Repeat expansion mutations were first discovered in 1991 as the cause of Fragile X syndrome and spinal bulbar muscular atrophy, and this type of mutation is now known to cause more than 50 different neurologic diseases.

Over the past 30 years, I have been studying these types of expansion mutations, including those that cause a disease called spinocerebellar ataxia type 8 that affects coordination and the muscle disease myotonic dystrophy type 2. I have been particularly interested in understanding how these gene mutations work, and there have been some big surprises.

One mutation, two RNAs and six unexpected proteins

Typically, a gene encoded in DNA makes a single copy of an intermediate molecule called RNA, which the cell uses to manufacture a protein. Also, portions of genes are typically not expressed as proteins. The repeat expansion mutation in C9-ALS and many other neurological diseases occurs in these gene regions not expected to produce proteins. But, when a repeat expansion is present, the mutated region produces up to six unexpected and toxic proteins.

This expansion mutation was previously thought to be silent and not produce any proteins. Now we know it produces two RNAs and six RAN proteins.
Laura Ranum, CC BY-SA

In 2006, we started to unravel how this happens by discovering that the spinocerebellar ataxia type 8 repeat expansion mutation produces two RNAs instead of just one. This double-the-trouble scenario was also found in myotonic dystrophy type 1 and is now known to occur for many repeat expansion disorders.

In 2011, we discovered that these repeat-expansion mutations also break the previously established dogma that a start signal embedded in the genetic code is required to make proteins. In contrast, we showed that when a repeat expansion mutation is present, proteins are produced without a start signal and extra, unexpected proteins are made – up to six for each expansion mutation.

We called these rogue proteins repeat associated non-AUG (RAN) proteins. These proteins accumulate in neurons and other brain cells, damaging them and causing disease. RAN proteins have now been found in 10 different repeat expansion diseases, including Huntington’s disease and Fragile X tremor ataxia syndrome.

In C9-ALS mice, we have shown that destroying RAN proteins using antibodies in mice improves lifespan, the survival of motor neurons and other key aspects of the disease.

In the newly published study in the Proceedings of the National Academy of Sciences, our team discovered a cellular switch that, when turned on, hijacks the cell and forces it into making RAN proteins. RNA copies of the expansion mutations turn on this switch, called the protein kinase R pathway.

Turning off the protein kinase R pathway switch blocks RAN protein production for multiple types of disease-causing repeat expansions, making protein kinase R a possible Achilles heel for RAN protein diseases. These results had me and my colleague Tao Zu, a research assistant professor, tremendously excited.

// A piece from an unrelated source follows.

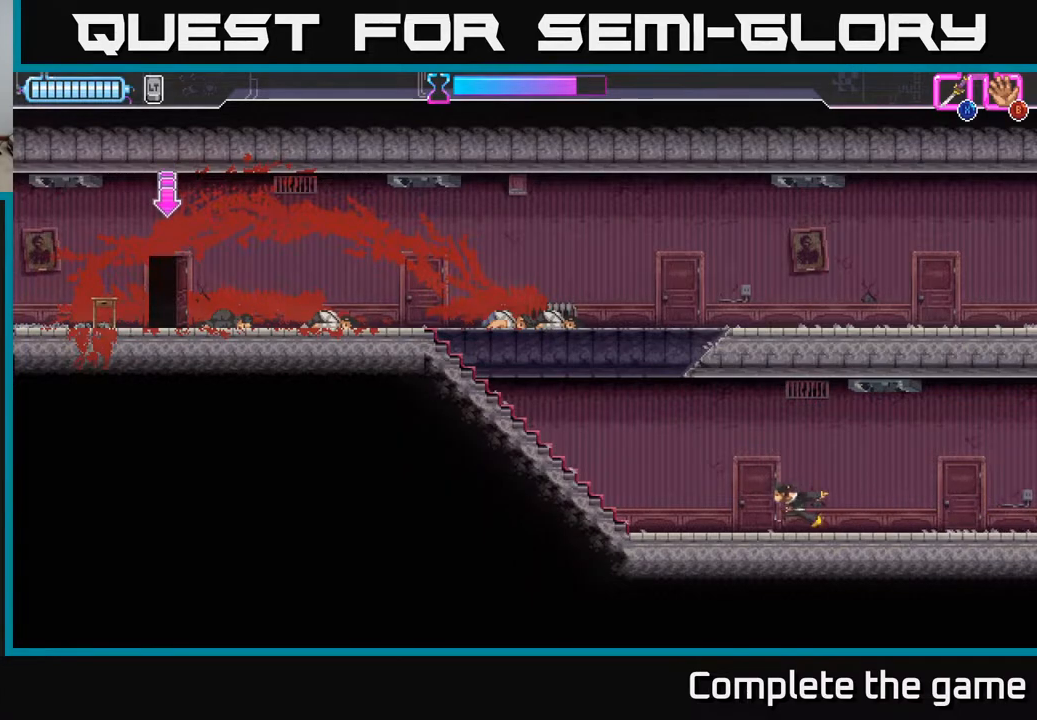
{"buttons": [], "left_stick": "right", "right_stick": "center", "events": [[200, "left_stick", "right"]]}
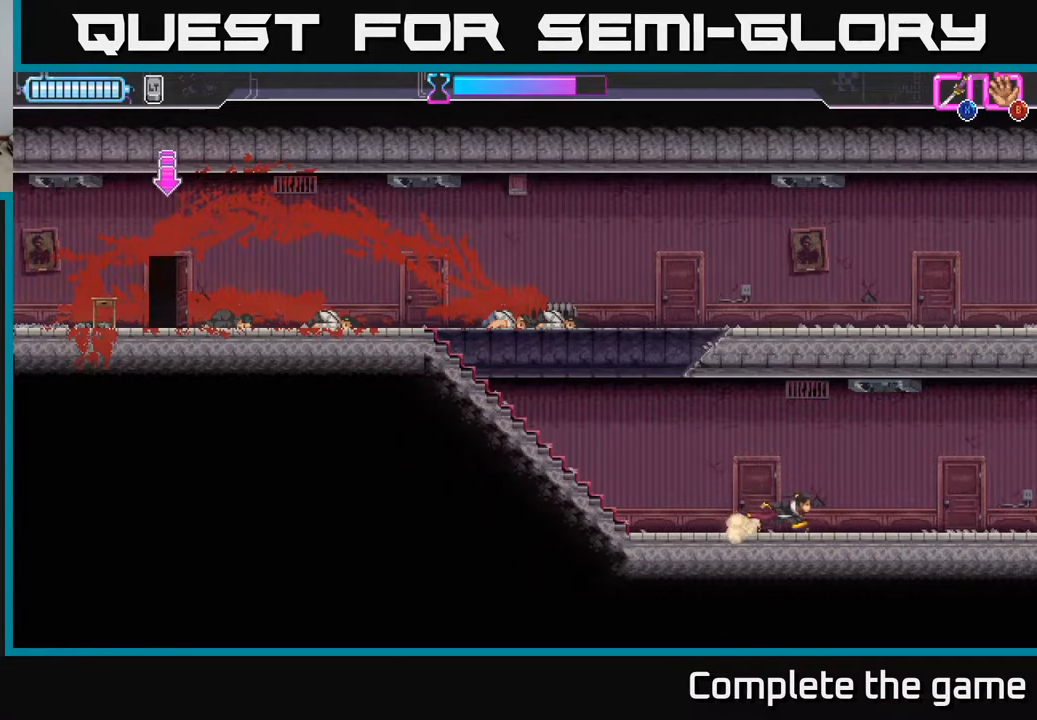
{"buttons": [], "left_stick": "center", "right_stick": "center", "events": [[50, "left_stick", "center"]]}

Metformin shows promise for C9-ALS/FTD and other expansion diseases

I decided that we should test the FDA-approved diabetes drug metformin after hearing Nahum Sonenberg, a longtime collaborator, present data showing that this drug improved disease in mice with Fragile X syndrome, a disease involving a missing protein. Even though Fragile X disrupts protein production in a completely different way, I thought that because metformin normalized protein production in Fragile X syndrome, maybe it could do the same for RAN protein diseases.

Although it was a long shot, I asked Dr. Zu to test metformin in cells to see if the drug would lower RAN protein levels. The results in cells very clearly showed that it did. We went on to show that metformin inhibits protein kinase R, reduces RAN proteins and improves disease in C9-ALS/FTD mice. It is important to emphasize that this approach is thought to work for this particular genetic form of ALS and frontotemporal dementia because the C9orf72 mutation makes RAN proteins. In a previous research study conducted by a different group, metformin treatment was not effective in mice with a different form of ALS that does not produce RAN proteins.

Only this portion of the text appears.